At the beginning of the 1980s, New York was experiencing a time of sexual freedom that followed on the heels of the cultural revolutions of the 1960s and 1970s. New Yorkers frequented discotheques, bathhouses, and other venues where anonymous sexual encounters were commonplace. After the Stonewall Riots in 1969 and the birth of the rights movement, New Yorkers who had hidden the fact that they were gay began “coming out” and challenging discrimination. But sexual freedom came with a price. In the early 1980s, rare illnesses began to appear among normally healthy people, especially gay men, without a known cause. This portion of the exhibit explored the confusion and grief of this time period as doctors struggled to identify the disease and as groups like the Gay Men’s Health Crisis and the NYC Department of Health began to raise awareness of the disease and how it spread.
The Epidemic of Fear
Although scientists and medical professionals had identified AIDS, they were still in the dark about the true causes of the disease, inciting widespread fear and anger. While gay men held vigils for loved ones who died of AIDS and protested the lack of government funding and research, many other Americans protested the gay lifestyle, condemning it as immoral, or ignored the epidemic altogether. However, as more people outside of the gay community contracted AIDS and as scientists identified how the disease was transmitted, it became apparent that it could strike anyone.
The End of the Beginning
Between 1983 and 1984, scientists finally identified HIV as the retrovirus that causes AIDS. Many nonprofit organizations rallied to bring relief to those already suffering from HIV/AIDS. It was at this time that activists like Larry Kramer and William Hoffman wrote plays that highlighted the devastating effects of AIDS on the gay community. Artists like Keith Haring utilized graffiti and street art to promote AIDS awareness with now famous images like the “Silence=Death” pink triangle. These early years of AIDS research and activism shaped the way we deal with AIDS today as well as other serious diseases and epidemics. While antiretroviral therapy has improved the quality of life for people infected with HIV, HIV/AIDS is still a threat to public health.
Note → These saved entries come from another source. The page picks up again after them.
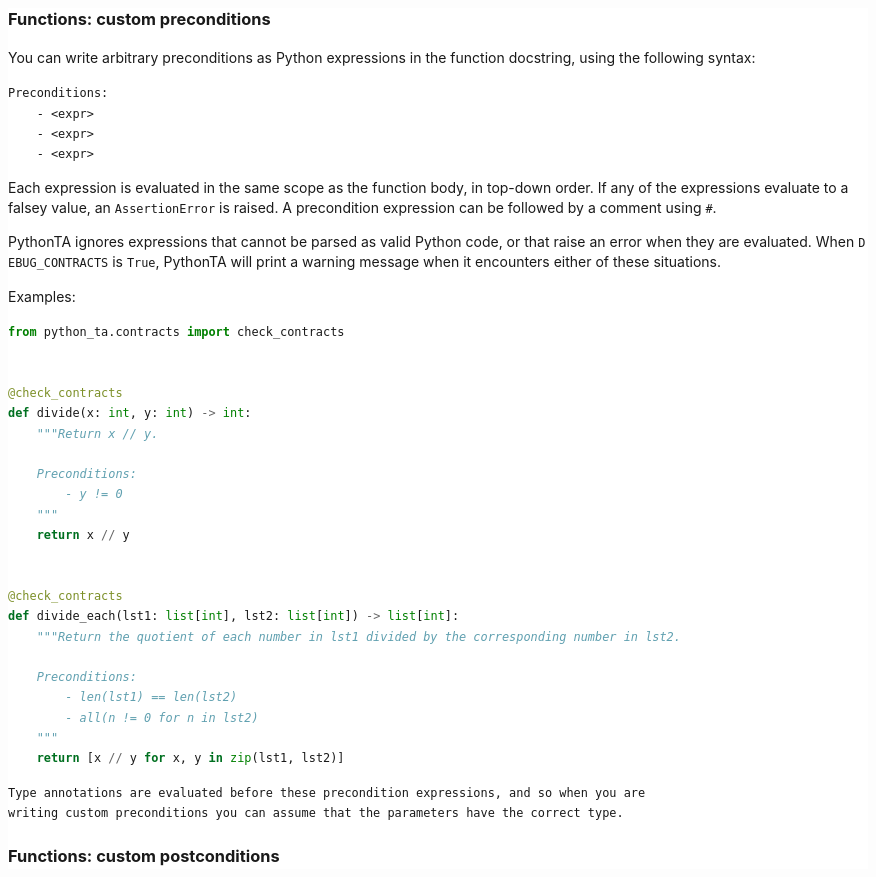 ### Functions: custom preconditions

You can write arbitrary preconditions as Python expressions in the function docstring, using the following syntax:

```
Preconditions:
    - <expr>
    - <expr>
    - <expr>
```

Each expression is evaluated in the same scope as the function body, in top-down order.
If any of the expressions evaluate to a falsey value, an `AssertionError` is raised.
A precondition expression can be followed by a comment using `#`.

PythonTA ignores expressions that cannot be parsed as valid Python code, or that raise an error when they are evaluated.
When `DEBUG_CONTRACTS` is `True`, PythonTA will print a warning message when it encounters either of these situations.

Examples:

```python
from python_ta.contracts import check_contracts


@check_contracts
def divide(x: int, y: int) -> int:
    """Return x // y.

    Preconditions:
        - y != 0
    """
    return x // y


@check_contracts
def divide_each(lst1: list[int], lst2: list[int]) -> list[int]:
    """Return the quotient of each number in lst1 divided by the corresponding number in lst2.

    Preconditions:
        - len(lst1) == len(lst2)
        - all(n != 0 for n in lst2)
    """
    return [x // y for x, y in zip(lst1, lst2)]
```

```{note}
Type annotations are evaluated before these precondition expressions, and so when you are
writing custom preconditions you can assume that the parameters have the correct type.
```

### Functions: custom postconditions


[typeguard]: https://github.com/agronholm/typeguard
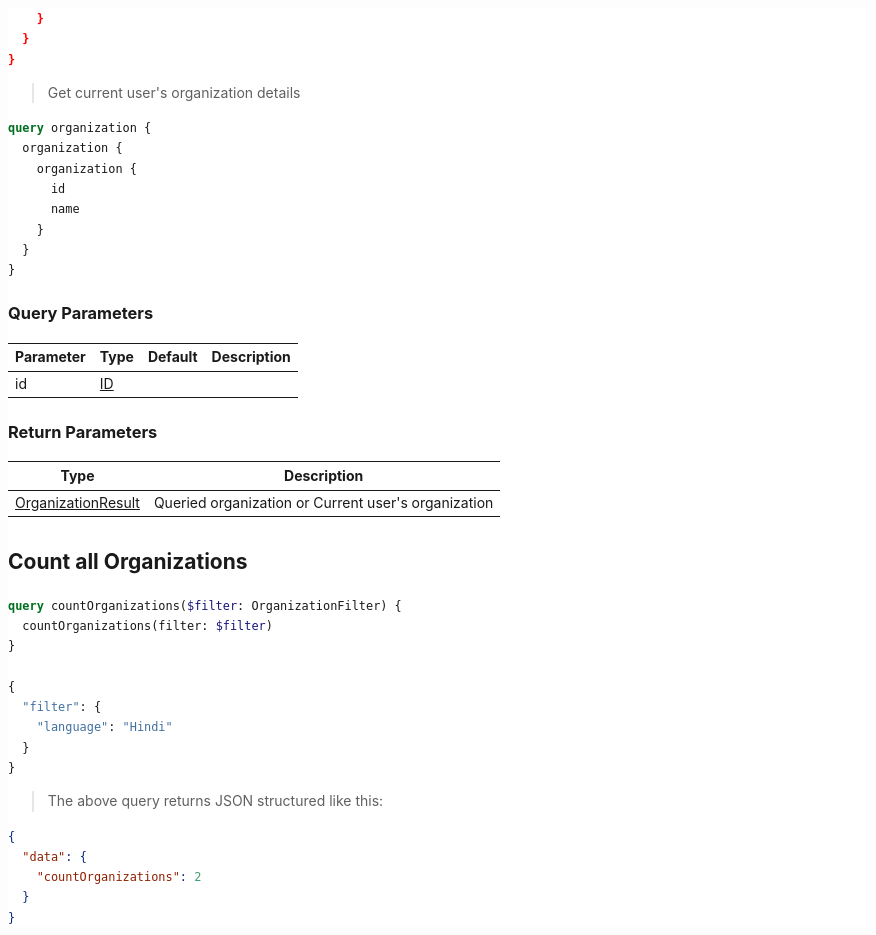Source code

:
 ```json
    }
  }
}
```

> Get current user's organization details

```graphql
query organization {
  organization {
    organization {
      id
      name
    }
  }
}
```

### Query Parameters

Parameter | Type | Default | Description
--------- | ---- | ------- | -----------
id | <a href="#id">ID</a> ||

### Return Parameters
Type | Description
| ---- | -----------
<a href="#organizationresult">OrganizationResult</a> | Queried organization or Current user's organization

## Count all Organizations

```graphql
query countOrganizations($filter: OrganizationFilter) {
  countOrganizations(filter: $filter)
}

{
  "filter": {
    "language": "Hindi"
  }
}
```

> The above query returns JSON structured like this:

```json
{
  "data": {
    "countOrganizations": 2
  }
}
```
Children with AIDS: Spirit and Memory Photographs by Claire Yaffa
This companion exhibit features twenty breathtaking black-and-white photographs by social-realist photographer Claire Yaffa. In the early years of the AIDS epidemic, many children with HIV/AIDS were abandoned, orphaned, or removed from their families because of drug use, neglect, or abuse. Although these children were placed into the foster care system, few were willing to take care of them. In response to this crisis, the Archdiocese of New York, in conjunction with the Columbia University Department of Pediatrics, created the Incarnation Children’s Center in 1988 to care for children living with AIDS. In the care of skilled medical practitioners, children who otherwise would have been left alone to die in a hospital received loving end-of-life care, as evidenced by Yaffa’s photographs.
Mayor Edward Irving “Ed” Koch
Ed Koch, born December 12, 1924, was best known for his service as mayor of New York City for three consecutive terms (1978–1989), but also had careers as a lawyer, political commentator, and movie critic. A lifelong New Yorker, Koch began his extensive political career serving in the City Council from 1967 to 1969, then in the U.S. House of Representatives from 1969 to 1977. In November 1977, he was elected mayor of New York City, and assumed office the following year. His “law and order” platform won over New Yorkers still frightened by the 1977 blackout and rioting. Once in office, Koch cut spending, taxes, and 7,000 people from the city payroll – hard decisions that helped create New York City’s economic boom of the 1980s. He was also known for his zealous support of and love for New York City. Koch was often seen riding public transportation and standing on street corners asking citizens, “How’m I doing?” He won re-election for his second term in 1981 with 75 percent of the vote and with 78 percent of the vote for his third term in 1985.
However, Koch’s response to the AIDS epidemic garnered criticism. When AIDS-focused community groups tried to meet with Mayor Koch, he delayed responding to them. His office organized a meeting two years after Gay Men’s Health Crisis’s initial request. Although Koch did eventually broaden eligibility for receiving AIDS services, establish eight new clinics, and hire more AIDS counselors, his effort was seen as minimal. Some considered his inactivity a political move to appease his conservative following. Other critics, including Koch’s neighbor Larry Kramer, believed Koch was a closeted homosexual and said his slow response was a direct consequence of discomfort with his own sexual orientation. Koch, who never married, denied being a homosexual and declared in an interview after retirement that he was heterosexual.